(EXTRACTED INFORMATION)

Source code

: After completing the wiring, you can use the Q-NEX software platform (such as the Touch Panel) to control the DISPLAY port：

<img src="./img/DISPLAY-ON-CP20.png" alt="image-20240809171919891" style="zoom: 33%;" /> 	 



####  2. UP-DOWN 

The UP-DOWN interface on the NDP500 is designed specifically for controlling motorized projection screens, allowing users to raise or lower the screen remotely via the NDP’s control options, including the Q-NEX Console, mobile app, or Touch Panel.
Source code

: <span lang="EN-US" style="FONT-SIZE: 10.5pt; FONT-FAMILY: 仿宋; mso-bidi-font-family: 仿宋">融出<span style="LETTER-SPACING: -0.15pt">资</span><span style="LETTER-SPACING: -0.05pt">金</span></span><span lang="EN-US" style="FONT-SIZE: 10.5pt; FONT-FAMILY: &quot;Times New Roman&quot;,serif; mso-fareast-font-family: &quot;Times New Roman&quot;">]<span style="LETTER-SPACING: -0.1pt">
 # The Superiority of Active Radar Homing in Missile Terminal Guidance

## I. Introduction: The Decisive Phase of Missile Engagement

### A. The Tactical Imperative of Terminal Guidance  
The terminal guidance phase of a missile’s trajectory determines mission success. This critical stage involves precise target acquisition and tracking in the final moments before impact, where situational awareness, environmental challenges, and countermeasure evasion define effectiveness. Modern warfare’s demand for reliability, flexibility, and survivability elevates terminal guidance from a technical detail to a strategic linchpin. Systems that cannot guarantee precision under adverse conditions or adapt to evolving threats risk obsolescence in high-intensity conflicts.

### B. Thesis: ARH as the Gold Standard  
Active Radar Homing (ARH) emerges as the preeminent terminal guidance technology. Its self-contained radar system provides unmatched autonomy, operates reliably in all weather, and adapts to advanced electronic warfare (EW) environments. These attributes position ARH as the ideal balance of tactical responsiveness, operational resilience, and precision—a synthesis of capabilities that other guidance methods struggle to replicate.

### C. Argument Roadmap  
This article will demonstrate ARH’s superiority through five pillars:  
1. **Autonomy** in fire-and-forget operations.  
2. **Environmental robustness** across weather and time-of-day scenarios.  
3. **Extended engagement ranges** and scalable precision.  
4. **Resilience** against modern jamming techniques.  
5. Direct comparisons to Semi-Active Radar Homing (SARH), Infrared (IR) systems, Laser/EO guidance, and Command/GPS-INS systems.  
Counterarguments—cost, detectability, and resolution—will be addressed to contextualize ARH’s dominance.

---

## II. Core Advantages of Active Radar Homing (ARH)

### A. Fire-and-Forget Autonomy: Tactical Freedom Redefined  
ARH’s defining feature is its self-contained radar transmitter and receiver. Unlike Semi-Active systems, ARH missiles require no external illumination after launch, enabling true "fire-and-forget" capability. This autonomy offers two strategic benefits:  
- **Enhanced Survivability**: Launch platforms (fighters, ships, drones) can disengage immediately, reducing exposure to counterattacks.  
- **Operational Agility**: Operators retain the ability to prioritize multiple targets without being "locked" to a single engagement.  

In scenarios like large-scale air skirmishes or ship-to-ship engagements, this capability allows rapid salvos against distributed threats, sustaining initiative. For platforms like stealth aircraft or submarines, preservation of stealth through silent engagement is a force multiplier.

(End EXTRACTED INFORMATION)

■ **WORK INSTRUCTIONS**
Set down, exactly as they appear above, all lines from the one that has "# The Superiority" down to the one that has "### A. The Tactical", including those two and no others.

■ **YOUR RESPONSE**
 # The Superiority of Active Radar Homing in Missile Terminal Guidance

## I. Introduction: The Decisive Phase of Missile Engagement

### A. The Tactical Imperative of Terminal Guidance  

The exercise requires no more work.